Николая Ермолаевича я с детства полюбил и он навсегда остался моим лучшим другом. Он был человек прямой, без всякой сентиментальности, верный и прямодушный. И очень умен. От нас из Вязьмы он уехал к себе домой, в Вятскую губернию, где отец его, крестьянин, сплавлял лес по Белой, Каме и Волге в Астрахань. Каким-то образом оказался в армии Колчака и потом из Читы пешком вернулся в Вятку, боясь возвращаться железной дорогой.

В 1928 году он вдруг появился в Лондоне и пришел к моей матери. Никогда не был я более доволен видеть человека. Он приехал представителем от Главльна. Семь лет он провел в Англии, и я с ним виделся все время. В 1935 году его отправили обратно в Москву. Он обещал писать, но я ни слова от него не получил.

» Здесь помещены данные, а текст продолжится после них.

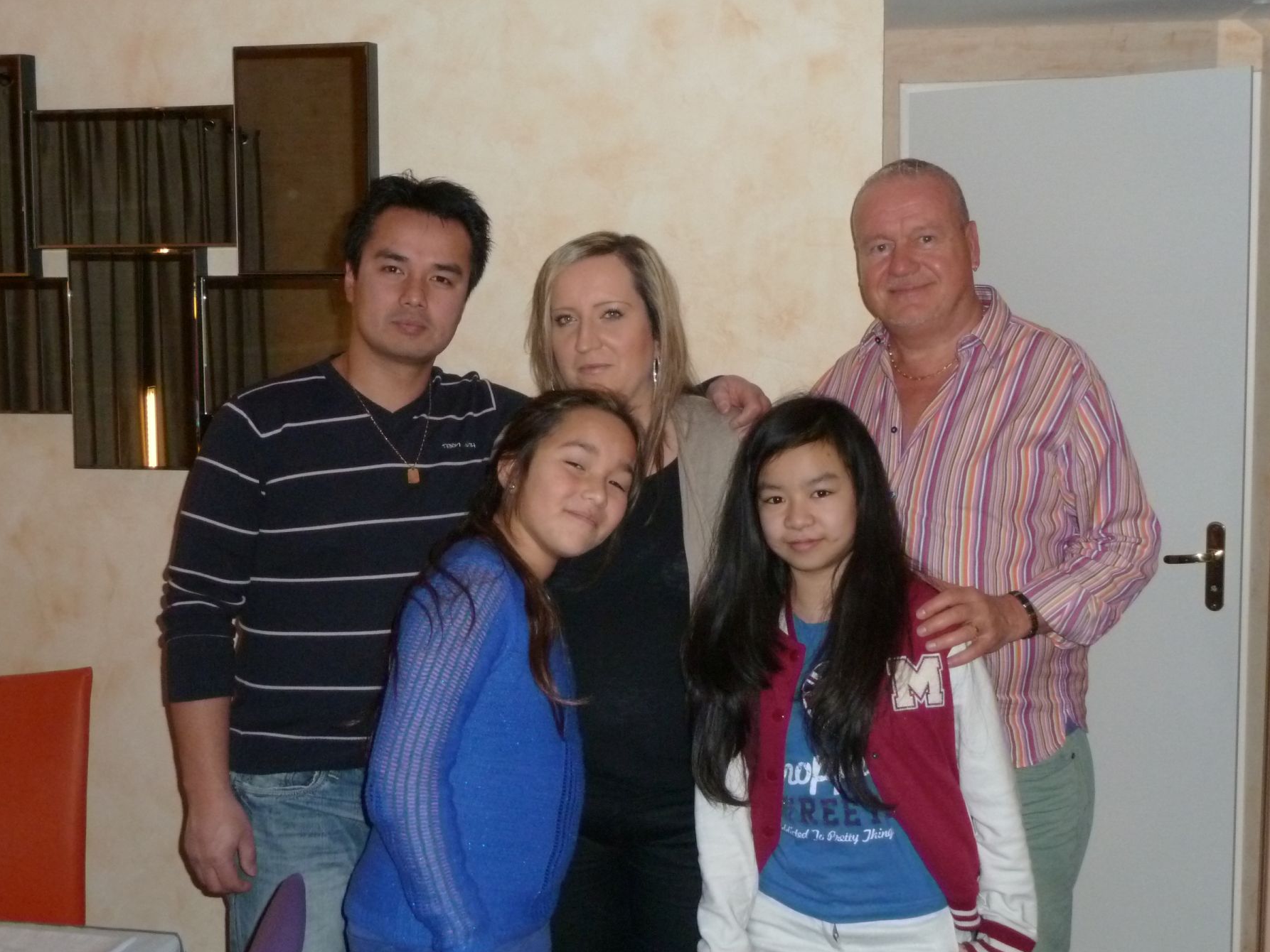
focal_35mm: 43
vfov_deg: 33.6
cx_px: 658
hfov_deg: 43.8
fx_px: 1578
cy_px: 464
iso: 400
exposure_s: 1/60
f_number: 3.6
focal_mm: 6.5
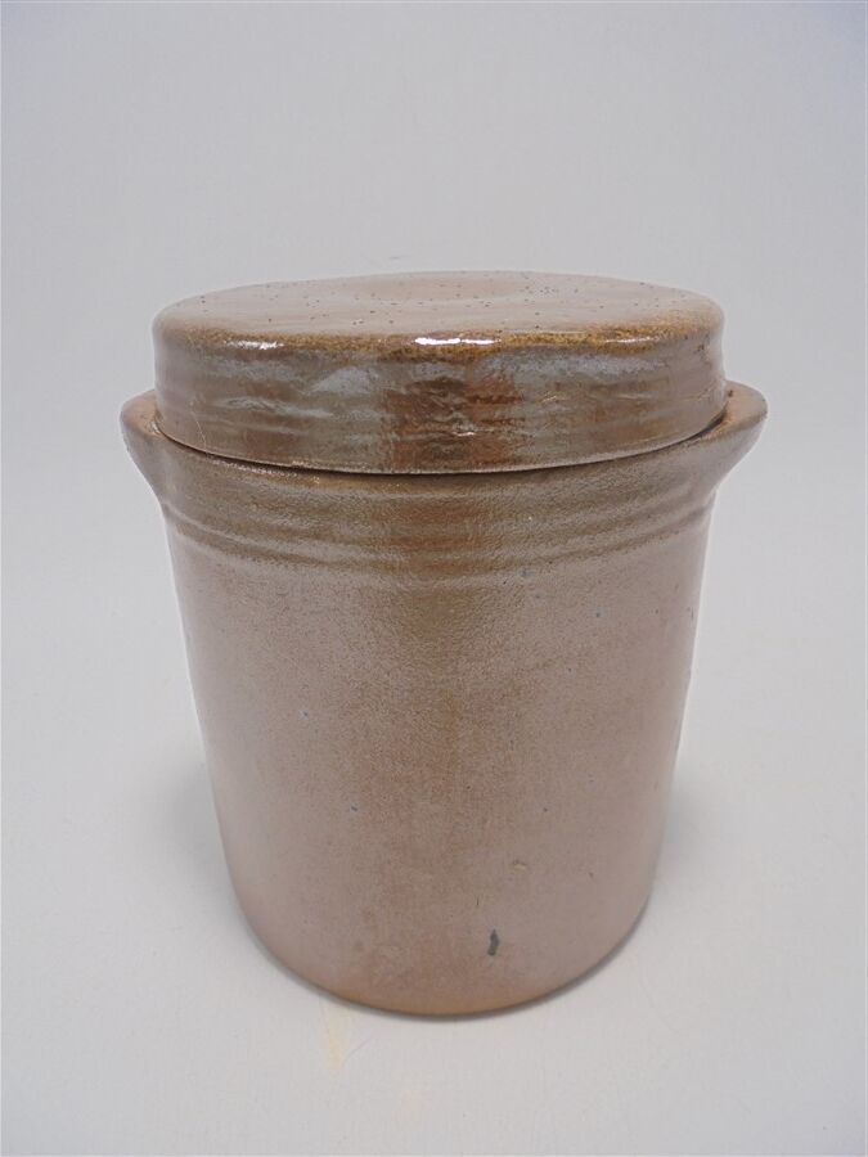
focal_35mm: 26
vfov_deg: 67.3
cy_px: 578
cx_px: 434
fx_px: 869
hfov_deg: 53.1
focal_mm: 4.6
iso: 100
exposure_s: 1/80
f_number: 3.5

Временное правительство уничтожило восьмой класс гимназии. Большевики уничтожили седьмой. И мне пришлось брать аттестат зрелости весной 1918 года, 15-ти лет. Мы все еще жили сравнительно хорошо. Крестьяне продолжали ночью приезжать советоваться с моим отцом и привозили провизию, за которую не хотели брать деньги. Было очень неудобно, мой отец говорил им, что он абсолютно ничего сделать не может, чтобы им помочь. Ответ был всегда тот же самый: "Э, Владимир Александрович, мы это знаем, но по крайней мере вы понимаете, о чем мы говорим, и то помогает. А насчет провизии — у нас еще есть, а у вас теперь ничего нету. А деньги нам на что, ничего купить нельзя. Приезжайте опять домой, мы с вами как-нибудь сварганим". Это было хорошо говорить, и отец мой был очень тронут, но и в возврате в деревню выхода не было.

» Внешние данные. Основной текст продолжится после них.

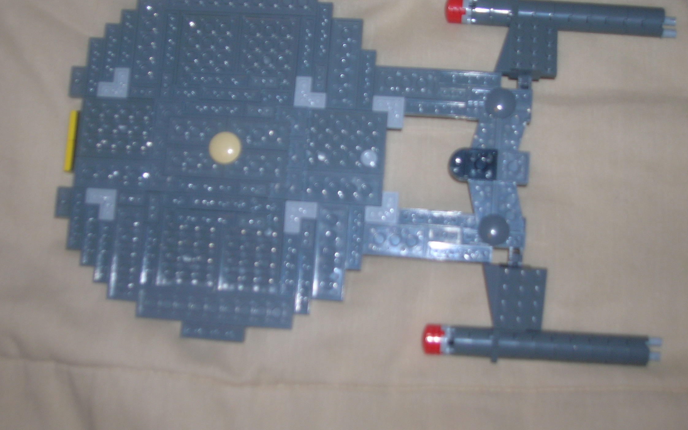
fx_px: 1012
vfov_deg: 23.9
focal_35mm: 54
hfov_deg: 37.5
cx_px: 346
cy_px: 175
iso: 50
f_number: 3.3
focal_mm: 8.4
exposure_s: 1/60.1
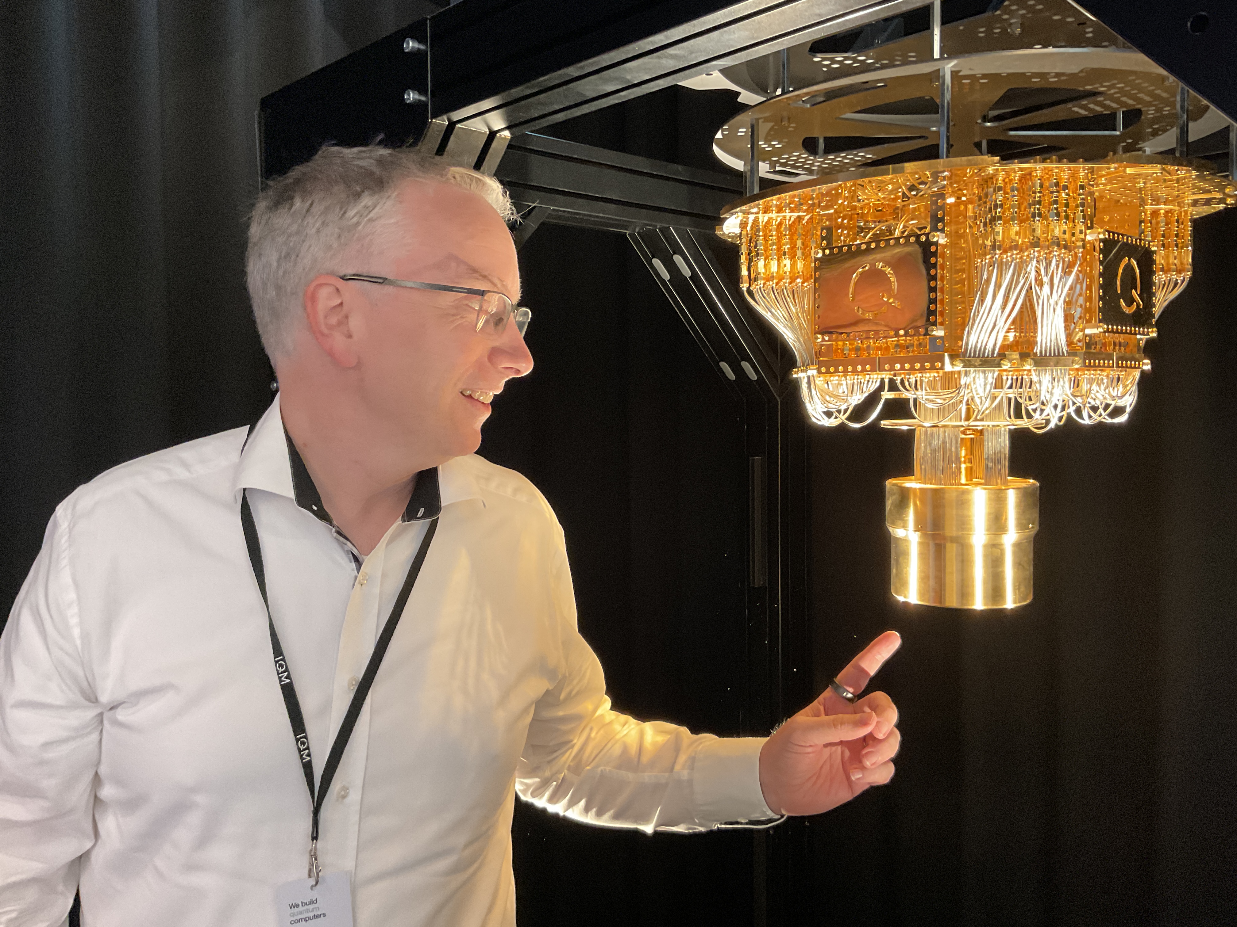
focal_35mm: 29
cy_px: 464
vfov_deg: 48.2
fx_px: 1036
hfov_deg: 61.7
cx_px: 618
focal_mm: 3
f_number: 1.8
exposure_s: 1/50
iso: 250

Мы кончили гимназию перед самой Пасхой. Тогда уже большевики правили повсюду, появилась Чека и было много арестов. Я был на заутрене в соборе и был очень удручен и напуган. Вдруг, ко-

 

- 138 -

гда двери отворились, весь собор осветился и запели "Христос Воскресе", что-то во мне переменилось. Я вдруг подумал: надежда на Воскресение должна быть у всех. Стало так радостно, — почему не может быть чуда для человека, если он в это верит?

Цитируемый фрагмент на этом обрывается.